County councillors have voted to adopt a “groundbreaking” new environmental policy, which will see the authority aim to achieve net zero carbon emissions by 2030.

Members of Norfolk County Council debated the policy, which also set out the authority’s intention to allocate revenue and capital funding, at the full council meeting on Monday.

Andy Grant, cabinet member for environment and waste, said: “It’s not often that we make history in this chamber, but I’m hopeful today that we can for the right reasons.”

Norfolk County Council's headquarters
Norfolk County Council's headquarters

Mr Grant said it was a “very ambitious step” to aim to achieve net zero carbon emissions 20 years earlier than the current national government target of 2050.

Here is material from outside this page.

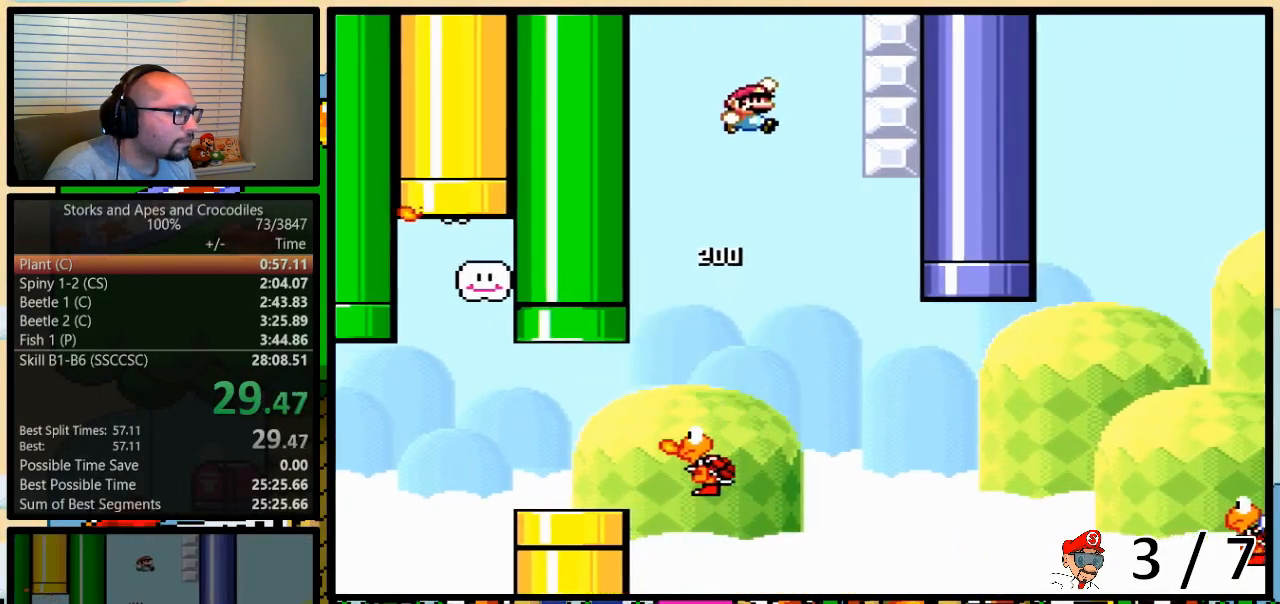
{"buttons": ["B", "Y", "DPAD_UP", "DPAD_RIGHT"], "events": [[117, "DPAD_RIGHT", "down"], [117, "DPAD_UP", "down"], [267, "B", "down"]]}
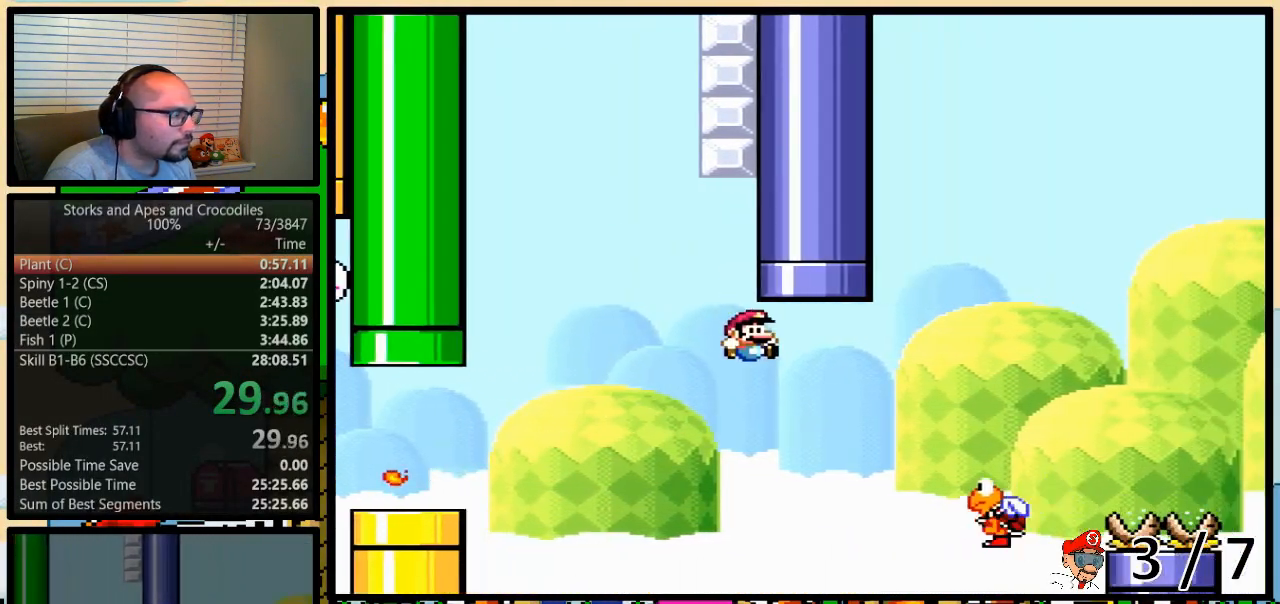
{"buttons": ["Y", "DPAD_UP", "DPAD_RIGHT"], "events": [[417, "B", "up"]]}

“Creating this environmental policy was the first step of a long journey, the next part of which will be to fully assess our current carbon footprint, followed by actions in order for us to reach our goals,” he added.

Sandra Squire, who represents Marshland North, said the policy was “ground-setting and groundbreaking”.

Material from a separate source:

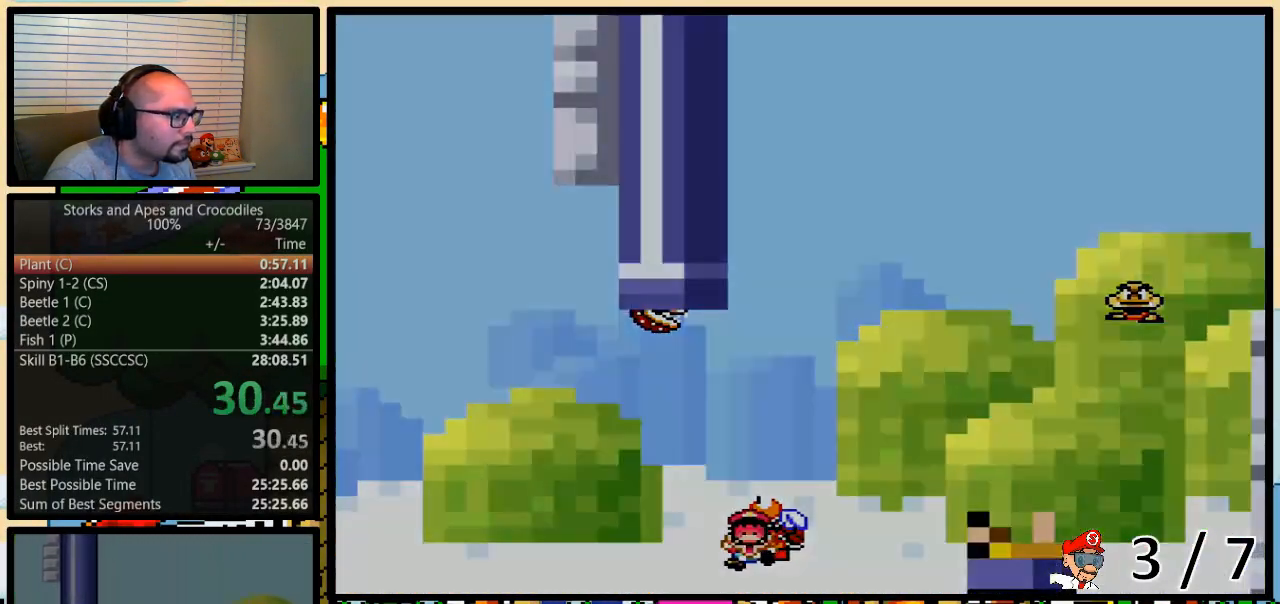
{"buttons": [], "events": [[167, "DPAD_RIGHT", "up"], [167, "DPAD_UP", "up"], [267, "Y", "up"]]}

“I think it’s a good day for Norfolk, a good day for the world, and a good day for the planet,” Joe Mooney said.

Meanwhile, Jess Barnard said the new approach would not mean the council could now “pat ourselves on the backs and sit back and relax”.

“Don’t pay the people of Norfolk lip service, but put this policy into practice with action from day one from every single representative in this chamber,” she added.

Alexandra Kemp, who represents Clenchwarton and King’s Lynn South, said she believed “special attention” needed to be focused on the west of the county, where carbon emissions are believed to be the highest in Norfolk, starting with the Lynn Transport Plan.

Mr Grant said the policy in its current state was a “founding document” but he added: “I agree, in the west, it does need attention, specifically around rural transport and public bus services.”

In the west, the council is also looking to plant “at least” 40,000 trees in the next 12 months on a 50-acre site, Greg Peck said.

Councillors voted unanimously to support the adoption of the new policy.

  • A motion is due to be heard at West Norfolk Council’s full council meeting tonight, submitted by Ms Squire, suggesting the council agree to plant the equivalent of one tree for every resident in the borough, over four years.